### [Extract provided]
** start **

Proposed replacement administrators

  1. The plaintiff has filed affidavits and consents from two independent solicitors, Asheetha Jelliffe and Michaela Money, who are each prepared to be appointed as administrator of the Estate. Ms Jelliffe and Ms Money are both Accredited Specialists in Wills & Estates and have experience acting as a Court-appointed administrator. The plaintiff is content for either solicitor to be appointed as administrator of the Estate on a final basis.

  2. Both of the proposed administrators are clearly suitable and competent to be appointed as a replacement administrator for the defendant. The Court was not provided with any significant basis to choose between them, save that counsel for the plaintiff observed in response to a question from the Court as to the preferable approach to choosing the alternative administrator that the fee structure proposed by Ms Jelliffe might lead to a lesser costs imposition on the Estate, given that it seems likely that the new administrator will have to undertake substantial work in the conduct of the administration that will need to be performed by qualified lawyers. I have in the circumstances decided to make an order appointing Ms Jelliffe as the replacement administrator. I acknowledge that this decision does not in any adverse way at all reflect upon the fitness of Ms Money to perform the appointment.

** end **

### [Supplied information]

** start **

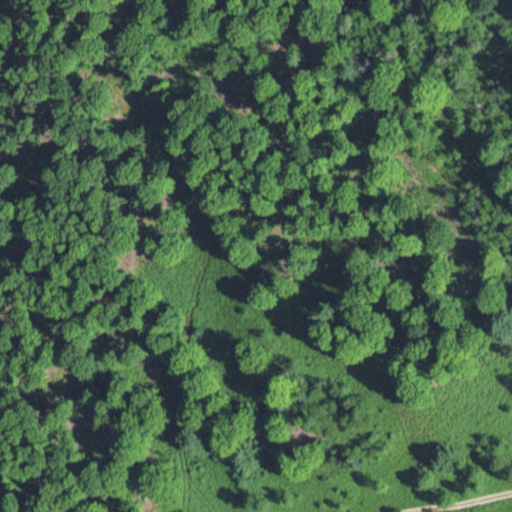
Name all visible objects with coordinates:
road: (465, 503)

** end **

### [Instructions]
a: Write out everything in the passage on proposed replacement administrators from "Proposed replacement administrators" down to "a final basis.".
b: Write what comes next in the passage on proposed replacement administrators, picking up after its final sentence.

### [Answers]
a:
Proposed replacement administrators

  1. The plaintiff has filed affidavits and consents from two independent solicitors, Asheetha Jelliffe and Michaela Money, who are each prepared to be appointed as administrator of the Estate. Ms Jelliffe and Ms Money are both Accredited Specialists in Wills & Estates and have experience acting as a Court-appointed administrator. The plaintiff is content for either solicitor to be appointed as administrator of the Estate on a final basis.

b:
Costs

  1. The plaintiff seeks orders that his costs be borne by the defendant or, alternatively, out of the 30% of the Deceased’s Estate set aside under clause 4(i) of the Will for payment of testamentary expenses, on the indemnity basis.

  2. The plaintiff submits that the defendant has not conducted these proceedings in a disinterested manner. At all times, the defendant has aggressively pursued her own self-interest and acted in such a manner so as to substantially increase the plaintiff’s costs, including:

  1. repeatedly failing to comply with Court orders and directions in these proceedings;

  2. failing to serve Court documents on the plaintiff’s legal representatives;

  3. failing to respond to enquiries as to the administration of the Estate;

  4. sending large volumes of documents to the Court and the plaintiff’s legal representatives regarding matters which do not relate to the issues in dispute and making baseless allegations of impropriety; and

  5. making hurtful and discourteous statements about the beneficiaries in correspondence and making baseless claims about their worthiness as beneficiaries of the Estate.

  1. The plaintiff has taken out these proceedings in order that the Estate can be properly administered for the benefit of the Estate generally and all beneficiaries, even though his interest in the Estate is only 2%. In the circumstances, the plaintiff submits that an indemnity costs order is appropriate.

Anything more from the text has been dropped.